IUD insertion generally takes place during or immediately following a woman’s period because the cervix is partially open (making the insertion easier) and the chances of pregnancy are low. The insertion process takes about 5-15 minutes, and the majority of women feel cramping during and after. Insertion does carry a slightly increased risk for pelvic inflammatory disease (PID) within the first three weeks after the IUD is inserted, which normally has a very low risk of occurrence at 0.15 percent. PID was six times more likely to occur during the three weeks after insertion of an IUD than compared with any other time during IUD use. Because of this increased risk of PID, IUDs should be left in place for as long as possible and not changed earlier unless there is a problem. Women who have recently given birth, have cancer of the reproductive organs, have any STIs including HIV (because this will increase the risk of PID), are pregnant, have unexplained vaginal bleeding or any PID should not get an IUD.

Complications with IUDs

Both types of IUD run the risk of being expelled from the uterus and both types of IUD could puncture the uterine wall, but this happens only rarely. Women should check to make sure that the string is in place after each period. Copper IUDs can cause heavy bleeding and longer periods that may also be more painful. The blood loss may cause anemia, and there may also be spotting but this is not a sign of a problem. These side effects are less common with the hormonal IUD. However hormonal IUDs have other risks, amenorrhea (when period bleeding stops altogether), ovarian cysts, as well as weight gain, headaches, increased blood pressure, acne, depression, and lessening of sex drive.

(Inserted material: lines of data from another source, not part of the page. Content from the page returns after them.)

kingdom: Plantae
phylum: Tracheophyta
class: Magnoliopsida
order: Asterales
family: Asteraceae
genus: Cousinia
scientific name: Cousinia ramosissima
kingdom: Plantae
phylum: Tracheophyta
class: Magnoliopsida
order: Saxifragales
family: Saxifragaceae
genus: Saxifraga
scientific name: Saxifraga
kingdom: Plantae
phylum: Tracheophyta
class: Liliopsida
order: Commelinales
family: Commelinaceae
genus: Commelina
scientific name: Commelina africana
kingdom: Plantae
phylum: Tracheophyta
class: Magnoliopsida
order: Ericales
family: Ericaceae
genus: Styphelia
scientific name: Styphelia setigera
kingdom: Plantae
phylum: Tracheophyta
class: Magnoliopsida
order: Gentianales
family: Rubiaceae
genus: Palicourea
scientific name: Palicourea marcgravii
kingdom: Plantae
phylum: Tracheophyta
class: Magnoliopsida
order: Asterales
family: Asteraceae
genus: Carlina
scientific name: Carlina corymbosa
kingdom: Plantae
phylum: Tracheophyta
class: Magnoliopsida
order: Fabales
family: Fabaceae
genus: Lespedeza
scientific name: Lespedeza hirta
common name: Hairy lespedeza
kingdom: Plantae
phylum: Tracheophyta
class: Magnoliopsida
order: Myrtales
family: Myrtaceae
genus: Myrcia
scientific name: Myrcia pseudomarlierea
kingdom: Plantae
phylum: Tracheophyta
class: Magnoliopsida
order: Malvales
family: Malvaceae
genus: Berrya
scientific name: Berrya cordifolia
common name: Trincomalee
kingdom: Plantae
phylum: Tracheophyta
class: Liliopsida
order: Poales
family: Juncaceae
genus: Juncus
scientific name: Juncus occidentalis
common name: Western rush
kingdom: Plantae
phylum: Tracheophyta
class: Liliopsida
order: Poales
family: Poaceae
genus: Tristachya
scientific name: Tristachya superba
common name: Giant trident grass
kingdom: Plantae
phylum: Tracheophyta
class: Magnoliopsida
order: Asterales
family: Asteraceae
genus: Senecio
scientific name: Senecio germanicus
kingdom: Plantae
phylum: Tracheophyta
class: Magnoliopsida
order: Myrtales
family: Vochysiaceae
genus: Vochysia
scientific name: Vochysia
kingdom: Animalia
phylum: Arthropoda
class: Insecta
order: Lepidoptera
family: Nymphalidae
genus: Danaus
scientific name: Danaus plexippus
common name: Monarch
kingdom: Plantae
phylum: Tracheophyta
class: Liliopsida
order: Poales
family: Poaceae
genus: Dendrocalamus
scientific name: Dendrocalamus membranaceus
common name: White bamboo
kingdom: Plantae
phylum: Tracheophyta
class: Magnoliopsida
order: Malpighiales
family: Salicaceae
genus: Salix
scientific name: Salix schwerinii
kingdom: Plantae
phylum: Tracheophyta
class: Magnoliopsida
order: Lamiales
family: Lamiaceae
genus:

The period usually returns when the IUD is taken out. Some women or their partners may notice the string which hangs just inside the vagina for removal. If this becomes a problem, women should ask their doctor to trim the string a little shorter.

Don’t Give Up on the IUD!

Much of the non-use of IUDs in the U.S. is due to misconceptions that women and healthcare providers have about the effectiveness and the safety of IUDs. Many women believe that IUDs increase the risk of pelvic infections, miscarriages, infertility, ectopic pregnancies, yet in reality this is not the case. IUDs are one of the most effective methods of contraception besides sterilization. Talk to your healthcare provider to find out if an IUD is an effective method of contraception for you.